68 Gleeson CJ added his own words of caution: (at 691-692)

          “I would add that one particular matter which makes it difficult to use the conduct of counsel as a basis for drawing inferences of fact is that most jurors are unaware of the principles ... relating to the wide discretion available to counsel as to the manner in which a trial may be conducted. It may be easy for a jury, unless given an appropriate warning, to assume that a barrister is merely some kind of ‘mouthpiece’ for the client, conducting the case in close conformity with the client’s directions. For reasons that have already been explained, this is far from the truth.”

69 The comment by the trial Judge did not advert to other possible explanations for the way in which the cross examination had been conducted, nor to the challenges to Det Keen’s evidence that were made.

70 I believe that Ground 2 has been made out.


      Ground 4: The reference to Mr Camilleri being a long term prisoner.

71 In view of my conclusion on Grounds 2 and 3, I need not deal with the remaining grounds at length. I will refer to them in the hope that this Court’s comments may be of assistance at any new trial.

72 One of the tapes included a reference to “Victor” being on work release. Mr Camilleri was, at the relevant time, a prisoner on work release. That was an agreed fact.

73 Mr Swarris was called by the Crown. He kept records on behalf of the Department of Corrective Services. Mr Camilleri was, in 1997, the only prisoner on work release whose first name was Victor. When cross examined, Mr Swarris acknowledged that he had only surveyed those in full time custody. His search had not included offenders subject to orders for periodic detention. The issue having been opened up, the Crown Prosecutor asked Mr Swarris to identify the difference between periodic detention and work release. Mr Swarris gave the following response: (T 4)

          “Work release is a Department of Corrective Services initiative. It allows the Department to take fairly long term prisoners and assimilate them back into the community by allowing them contact with other people in the commercial work environment. Periodic detention is a legislative-based program. It is an alternative to imprisonment and actually is supported by legislation. The underlying philosophy of the two programs are quite different.”

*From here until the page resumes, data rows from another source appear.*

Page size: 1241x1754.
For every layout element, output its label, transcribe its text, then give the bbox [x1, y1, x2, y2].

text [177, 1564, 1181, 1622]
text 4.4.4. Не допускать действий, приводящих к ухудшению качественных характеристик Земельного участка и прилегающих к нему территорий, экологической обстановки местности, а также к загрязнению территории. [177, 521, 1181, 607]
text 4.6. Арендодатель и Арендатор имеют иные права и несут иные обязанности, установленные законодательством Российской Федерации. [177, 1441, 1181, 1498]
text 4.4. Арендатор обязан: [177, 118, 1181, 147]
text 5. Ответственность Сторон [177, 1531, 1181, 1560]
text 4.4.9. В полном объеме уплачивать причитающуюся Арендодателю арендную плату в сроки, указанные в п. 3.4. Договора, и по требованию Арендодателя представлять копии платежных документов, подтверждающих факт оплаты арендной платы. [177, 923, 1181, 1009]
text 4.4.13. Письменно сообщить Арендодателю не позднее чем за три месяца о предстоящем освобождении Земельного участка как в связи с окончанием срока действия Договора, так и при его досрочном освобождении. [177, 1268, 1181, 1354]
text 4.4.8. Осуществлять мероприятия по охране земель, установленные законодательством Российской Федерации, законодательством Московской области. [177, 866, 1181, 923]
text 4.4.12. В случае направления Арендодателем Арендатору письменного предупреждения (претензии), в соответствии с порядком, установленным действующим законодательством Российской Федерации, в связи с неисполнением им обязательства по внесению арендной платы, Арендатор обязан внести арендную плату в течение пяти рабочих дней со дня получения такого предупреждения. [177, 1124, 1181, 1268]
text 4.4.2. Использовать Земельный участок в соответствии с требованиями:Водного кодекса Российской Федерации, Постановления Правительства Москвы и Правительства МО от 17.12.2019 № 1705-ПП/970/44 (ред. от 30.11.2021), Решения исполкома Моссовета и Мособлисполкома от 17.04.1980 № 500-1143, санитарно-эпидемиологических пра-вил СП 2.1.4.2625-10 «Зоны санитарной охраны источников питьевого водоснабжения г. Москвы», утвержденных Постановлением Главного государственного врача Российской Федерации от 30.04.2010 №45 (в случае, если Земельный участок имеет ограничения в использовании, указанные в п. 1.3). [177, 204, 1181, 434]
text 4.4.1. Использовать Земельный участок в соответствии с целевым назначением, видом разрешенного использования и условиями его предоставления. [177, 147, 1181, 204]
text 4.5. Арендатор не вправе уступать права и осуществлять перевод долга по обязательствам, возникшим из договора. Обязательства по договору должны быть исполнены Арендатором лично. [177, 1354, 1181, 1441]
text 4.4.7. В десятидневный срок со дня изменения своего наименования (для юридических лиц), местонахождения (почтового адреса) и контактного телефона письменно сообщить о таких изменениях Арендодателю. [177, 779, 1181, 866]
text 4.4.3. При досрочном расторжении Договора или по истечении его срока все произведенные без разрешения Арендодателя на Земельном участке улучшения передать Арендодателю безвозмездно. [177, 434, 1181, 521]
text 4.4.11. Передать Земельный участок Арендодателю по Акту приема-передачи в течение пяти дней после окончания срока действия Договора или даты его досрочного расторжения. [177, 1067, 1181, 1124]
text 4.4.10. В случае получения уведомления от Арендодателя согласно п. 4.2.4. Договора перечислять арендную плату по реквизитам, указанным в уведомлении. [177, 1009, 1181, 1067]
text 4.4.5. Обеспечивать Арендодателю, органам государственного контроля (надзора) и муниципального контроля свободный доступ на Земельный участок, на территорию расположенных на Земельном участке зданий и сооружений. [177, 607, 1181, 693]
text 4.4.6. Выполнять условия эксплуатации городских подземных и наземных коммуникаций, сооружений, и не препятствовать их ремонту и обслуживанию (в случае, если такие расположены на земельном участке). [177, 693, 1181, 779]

74 Counsel for Mr Camilleri made an application for a discharge, which was refused. The appellant complained that significant prejudice attached to Mr Swarris’ answer. It suggested that Mr Camilleri was a long term prisoner, which plainly it did. It is unnecessary to address on this appeal whether the jury ought to have been discharged or whether the matter could be dealt with adequately by direction. At any retrial steps should be taken by the Crown to ensure that the issue is not dealt with in a way which communicates that Mr Camilleri was a long term prisoner.


      Ground 5: The reference to cannabis resin.

75 In searching Mr Camilleri’s home, the police found a white powder in silver foil. There was conversation between Det Keen and Mr Camilleri in respect of that powder. The powder was later analysed and found not to be a prohibited substance. That was made clear when Det Keen gave evidence. The appellant suggested that it ought to have been excluded. However, the Crown relied upon the exchange between Det Keen and Mr Camilleri (which was captured on video) as being relevant to the issue of Det Keen’s familiarity with Mr Camilleri’s voice and his manner of speech. I believe that the evidence was relevant to that issue and, although prejudicial, its prejudicial value did not outweigh its probative value (cf s137 Evidence Act 1995). However, the trial Judge will plainly have to exercise his or her own discretion in respect of that issue.

76 In the same search, a small quantity of cannabis resin was found. The appellant complained that such evidence should not have been led. For my part, I can see no relevance in that evidence. It was highly prejudicial. The Crown should give consideration to the exclusion of that material.

77 It is unnecessary to deal with the issue of sentence.


      Order

78 I would propose the following orders:

      1. That the appeal is upheld.

      2. The conviction on Count 1 is quashed and the sentence set aside.

      3. There should be a new trial.